DISCIPLINA SICUREZZA NEL LAVORO ACCESSORIO

In   materia  di  salute e sicurezza dei luoghi di lavoro sovente si è posto il problema  relativo alle tutele da apprestare ai prestatori di lavoro  accessorio

Infatti,   la figura di tale lavoratore  è   specifica ,nel senso  che non puo’  essere ricompresa nello schema classico del rapporto di lavoro, quando l’attività è resa a favore di committenti (associazioni o privati cittadini) privi dei caratteri di imprenditorialità o professionalità,così da porsi al di la’    del normale contesto economico-patrimoniale-lavoristico.

 

A fronte di detta situazione  ,è intervenuto il decreto legvo n.151/2015 ,emanato,insieme ad altri provvedimenti , per dare attuazione alla legge delega n.183/2014 circa  la riforma del lavoro,che in particolare  ha come oggetto la razionalizzare e semplificare gli adempimenti,   contenendo negli artt.20 e 21 disposizioni  con cui si  rinnovellano  le tutele di salute e sicurezza sui luoghi di lavoro del  decreto 81/08, estendendole  ai  prestatori di lavoro accessorio,

Nello specifico  viene chiarito   che, nei confronti dei lavoratori che effettuano tali prestazioni, le disposizioni prevenzionistiche in capo al “lavoratore o che si riferiscono ad  equiparato al lavoratore” si applicano solamente nei casi in cui la prestazione sia svolta a favore di un committente imprenditore o professionista, inserendosi in questo caso la prestazione in una organizzazione di tipo aziendale già strutturata.

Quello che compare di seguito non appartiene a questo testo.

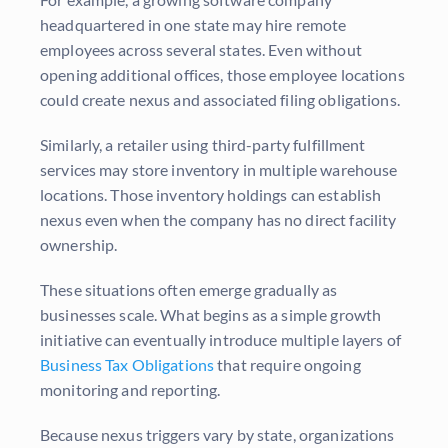
headquartered in one state may hire remote
employees across several states. Even without
opening additional offices, those employee locations
could create nexus and associated filing obligations.
Similarly, a retailer using third-party fulfillment
services may store inventory in multiple warehouse
locations. Those inventory holdings can establish
nexus even when the company has no direct facility
ownership.
These situations often emerge gradually as
businesses scale. What begins as a simple growth
initiative can eventually introduce multiple layers of
Business Tax Obligations
that require ongoing
monitoring and reporting.
Because nexus triggers vary by state, organizations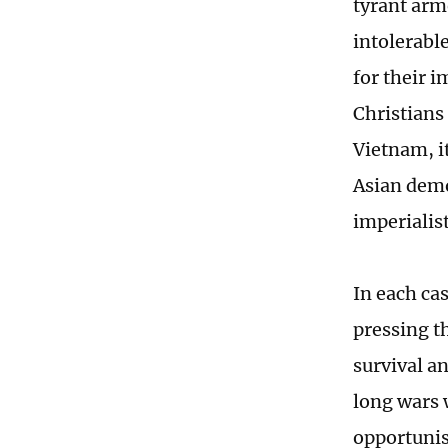
tyrant arm
intolerabl
for their 
Christians
Vietnam, i
Asian demo
imperialist
In each cas
pressing t
survival a
long wars 
opportunis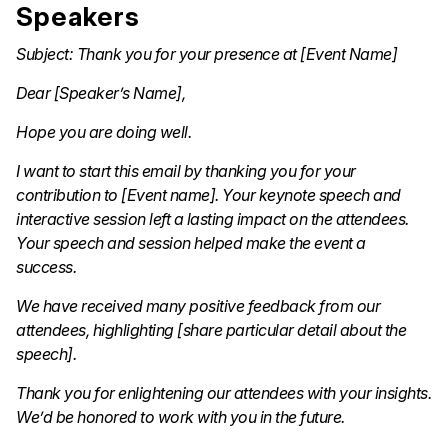
Speakers
Subject: Thank you for your presence at [Event Name]
Dear [Speaker’s Name],
Hope you are doing well.
I want to start this email by thanking you for your
contribution to [Event name]. Your keynote speech and
interactive session left a lasting impact on the attendees.
Your speech and session helped make the event a
success.
We have received many positive feedback from our
attendees, highlighting [share particular detail about the
speech].
Thank you for enlightening our attendees with your insights.
We’d be honored to work with you in the future.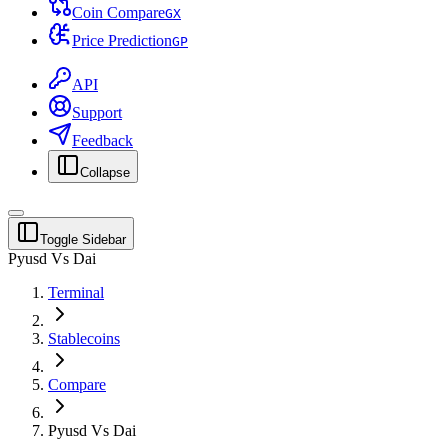
Coin Compare
G
X
Price Prediction
G
P
API
Support
Feedback
Collapse
Toggle Sidebar
Pyusd Vs Dai
Terminal
Stablecoins
Compare
Pyusd Vs Dai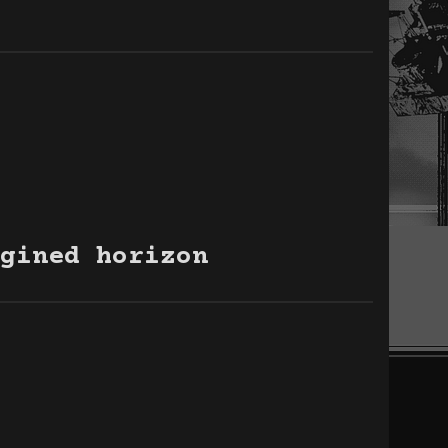
gined horizon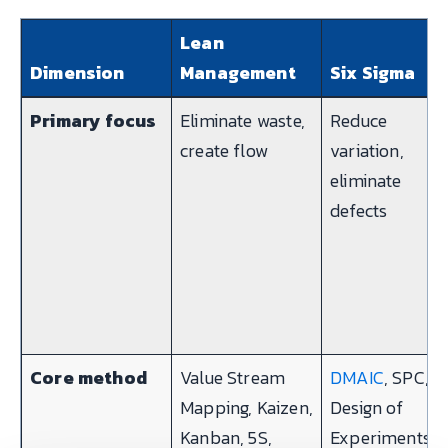
Lean
Dimension
Management
Six Sigma
Primary focus
Eliminate waste,
Reduce
create flow
variation,
eliminate
defects
Core method
Value Stream
DMAIC
, SPC,
Mapping, Kaizen,
Design of
Kanban, 5S,
Experiments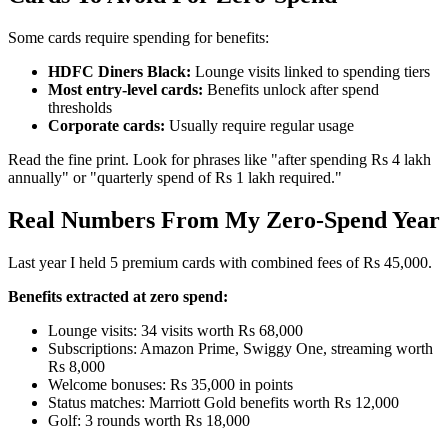
Some cards require spending for benefits:
HDFC Diners Black:
Lounge visits linked to spending tiers
Most entry-level cards:
Benefits unlock after spend
thresholds
Corporate cards:
Usually require regular usage
Read the fine print. Look for phrases like "after spending Rs 4 lakh
annually" or "quarterly spend of Rs 1 lakh required."
Real Numbers From My Zero-Spend Year
Last year I held 5 premium cards with combined fees of Rs 45,000.
Benefits extracted at zero spend:
Lounge visits: 34 visits worth Rs 68,000
Subscriptions: Amazon Prime, Swiggy One, streaming worth
Rs 8,000
Welcome bonuses: Rs 35,000 in points
Status matches: Marriott Gold benefits worth Rs 12,000
Golf: 3 rounds worth Rs 18,000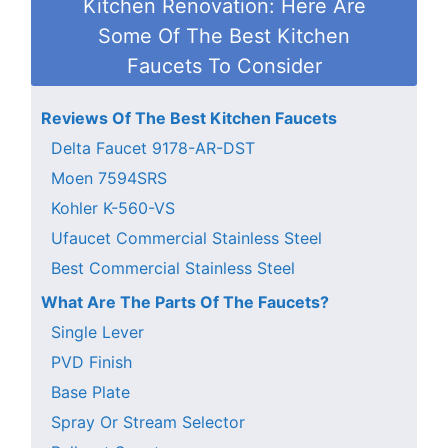
Kitchen Renovation: Here Are
Some Of The Best Kitchen
Faucets To Consider
Reviews Of The Best Kitchen Faucets
Delta Faucet 9178-AR-DST
Moen 7594SRS
Kohler K-560-VS
Ufaucet Commercial Stainless Steel
Best Commercial Stainless Steel
What Are The Parts Of The Faucets?
Single Lever
PVD Finish
Base Plate
Spray Or Stream Selector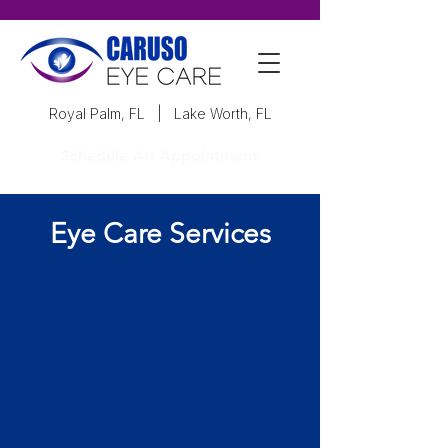
Royal Palm, FL
|
Lake Worth, FL
Schedule An Appointment
Eye Care Services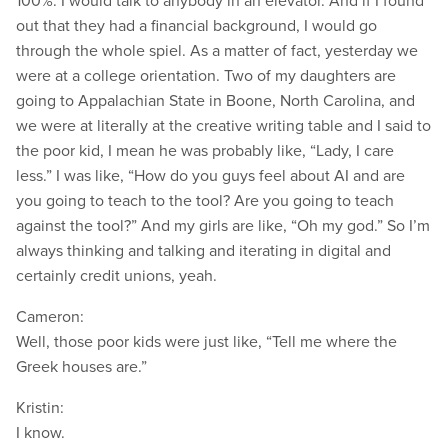
100%. I would talk to anybody in an elevator. And if I found
out that they had a financial background, I would go
through the whole spiel. As a matter of fact, yesterday we
were at a college orientation. Two of my daughters are
going to Appalachian State in Boone, North Carolina, and
we were at literally at the creative writing table and I said to
the poor kid, I mean he was probably like, “Lady, I care
less.” I was like, “How do you guys feel about AI and are
you going to teach to the tool? Are you going to teach
against the tool?” And my girls are like, “Oh my god.” So I’m
always thinking and talking and iterating in digital and
certainly credit unions, yeah.
Cameron:
Well, those poor kids were just like, “Tell me where the
Greek houses are.”
Kristin:
I know.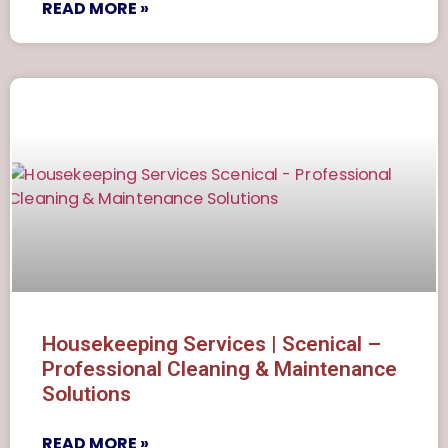
READ MORE »
Housekeeping Services | Scenical –
Professional Cleaning & Maintenance
Solutions
READ MORE »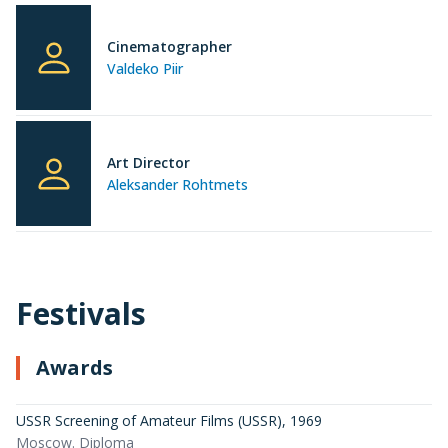
Cinematographer
Valdeko Piir
Art Director
Aleksander Rohtmets
Festivals
Awards
USSR Screening of Amateur Films (USSR)
,
1969
Moscow. Diploma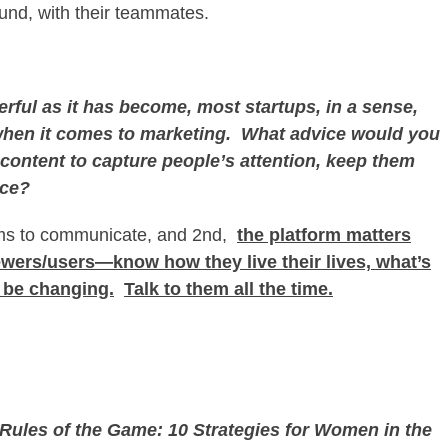
ound, with their teammates.
ful as it has become, most startups, in a sense,
en it comes to marketing. What advice would you
content to capture people’s attention, keep them
nce?
orms to communicate, and 2
nd
,
the platform matters
iewers/users—know how they live their lives, what’s
y be changing.
Talk to them all the time.
w Rules of the Game: 10 Strategies for Women in the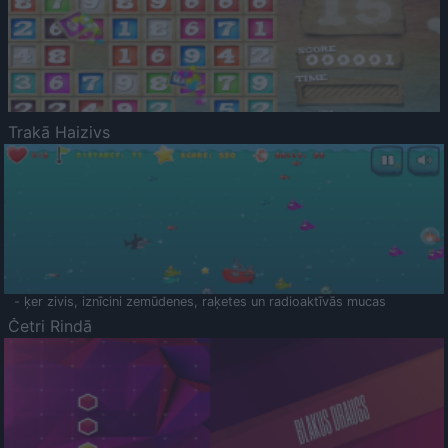
Trakā Haizivs
- ķer zivis, iznīcini zemūdenes, raķetes un radioaktīvās mucas
Četri Rindā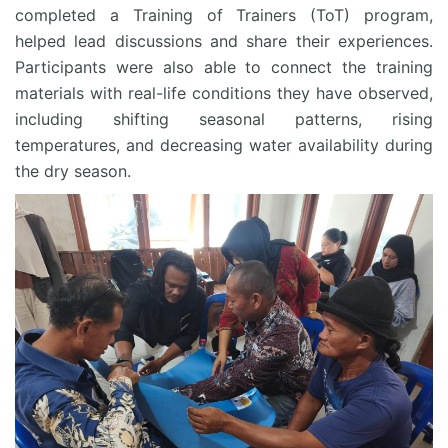
completed a Training of Trainers (ToT) program,
helped lead discussions and share their experiences.
Participants were also able to connect the training
materials with real-life conditions they have observed,
including shifting seasonal patterns, rising
temperatures, and decreasing water availability during
the dry season.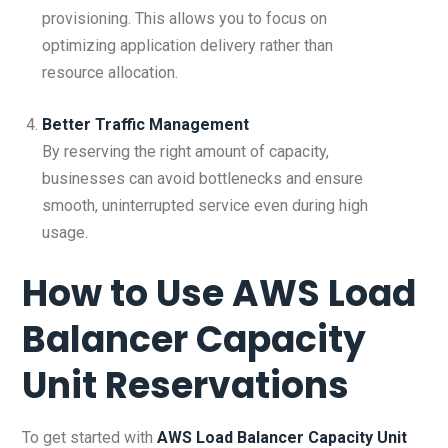
provisioning. This allows you to focus on
optimizing application delivery rather than
resource allocation.
Better Traffic Management
By reserving the right amount of capacity,
businesses can avoid bottlenecks and ensure
smooth, uninterrupted service even during high
usage.
How to Use
AWS Load
Balancer Capacity
Unit Reservations
To get started with
AWS Load Balancer Capacity Unit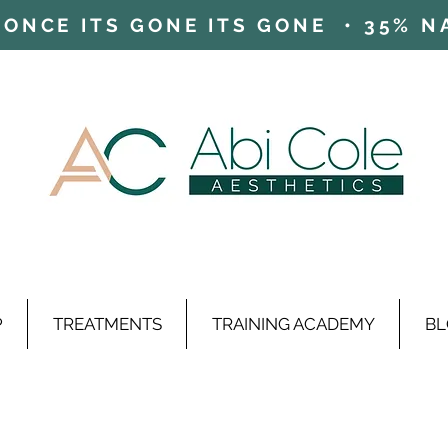
ONCE ITS GONE ITS GONE • 35% NAD
P
TREATMENTS
TRAINING ACADEMY
BL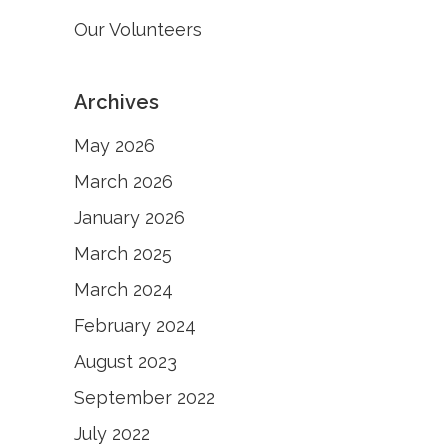
Our Volunteers
Archives
May 2026
March 2026
January 2026
March 2025
March 2024
February 2024
August 2023
September 2022
July 2022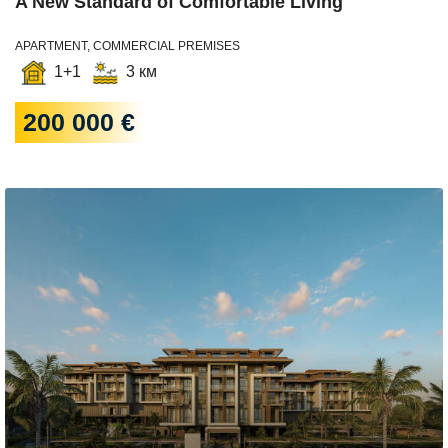
A New Standard of Comfortable Living
APARTMENT, COMMERCIAL PREMISES
1+1
3 км
200 000 €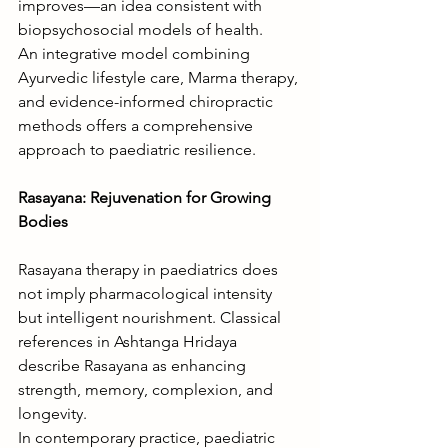
improves—an idea consistent with 
biopsychosocial models of health.
An integrative model combining 
Ayurvedic lifestyle care, Marma therapy, 
and evidence-informed chiropractic 
methods offers a comprehensive 
approach to paediatric resilience.
Rasayana: Rejuvenation for Growing 
Bodies
Rasayana therapy in paediatrics does 
not imply pharmacological intensity 
but intelligent nourishment. Classical 
references in Ashtanga Hridaya 
describe Rasayana as enhancing 
strength, memory, complexion, and 
longevity.
In contemporary practice, paediatric 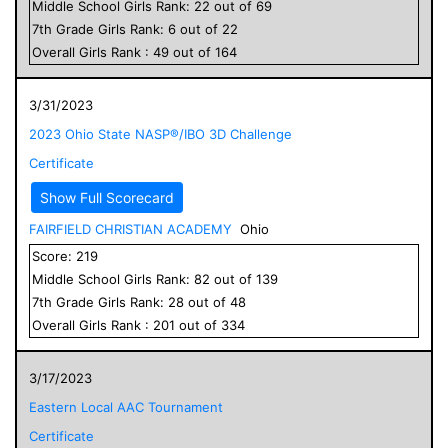
Middle School
Girls
Rank:
22
out of
69
7
th Grade
Girls
Rank:
6
out of
22
Overall
Girls
Rank :
49
out of
164
3/31/2023
2023 Ohio State NASP®/IBO 3D Challenge
Certificate
Show Full Scorecard
FAIRFIELD CHRISTIAN ACADEMY
Ohio
Score:
219
Middle School
Girls
Rank:
82
out of
139
7
th Grade
Girls
Rank:
28
out of
48
Overall
Girls
Rank :
201
out of
334
3/17/2023
Eastern Local AAC Tournament
Certificate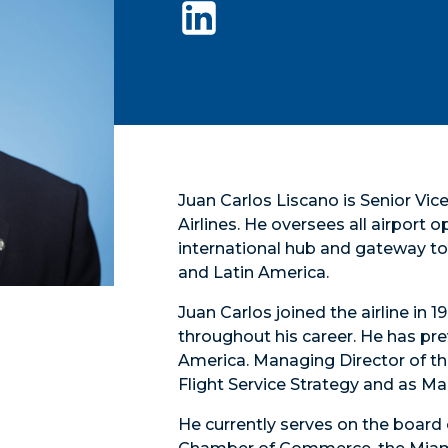
Juan Carlos Liscano is Senior Vi
Airlines. He oversees all airport 
international hub and gateway to 
and Latin America.
Juan Carlos joined the airline in
throughout his career. He has pre
America. Managing Director of th
Flight Service Strategy and as M
He currently serves on the board 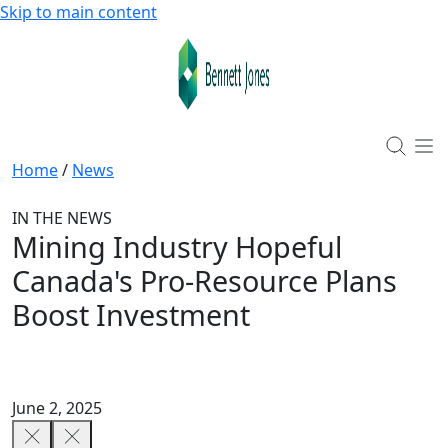
Skip to main content
Home
/
News
IN THE NEWS
Mining Industry Hopeful
Canada's Pro-Resource Plans
Boost Investment
June 2, 2025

Invece , negli altri casi si applicano esclusivamente le tutele previste per il lavoro autonomo, mentre si esclude  del tutto l’applicazione delle norme vigenti in materia di tutela della salute e sicurezza dei lavoratori nei riguardi dei piccoli lavori domestici a carattere straordinario, compresi l’insegnamento privato supplementare e l’assistenza domiciliare ai bambini, agli anziani, agli ammalati e ai disabili.

La modifica normativa introdotta specifica, quindi ,che, se della prestazione accessoria del lavoratore si usufruisce non per fini d’impresa o per lo svolgimento di una professione, ai fini delle leggi sulla salute e sicurezza, la persona destinataria del “buono lavoro o voucher” non rientra nella definizione di “lavoratore” o di “equiparato al lavoratore”, e quindi non è necessario rispettare  gli obblighi prevenzionistici in capo al datore di lavoro, quali ad esempio la sorveglianza sanitaria, l’informazione e la formazione, la valutazione dei rischi, la corretta scelta e uso delle attrezzature di lavoro e dei dispositivi di protezione individuale.

In definitiva, il lavoro accessorio, prestato non a favore di imprenditori o professionisti, ed escludendo i piccoli lavori domestici a carattere straordinario (a priori non rientranti nelle norme di salute e sicurezza), viene equiparato, ai fini delle tutele prevenzionistiche, al lavoro autonomo.

In questo modo il committente, ad esempio privato cittadino, non viene gravato di pesanti adempimenti, che di fatto vanificherebbero la convenienza e ostacolerebbero la fruizione del lavoro accessorio; c’è da dire però che passano in capo al prestatore accessorio stesso alcuni obblighi di tutela della propria salute e sicurezza, probabilmente di difficile esigibilità visto il carattere occasionale dell’attività lavorativa.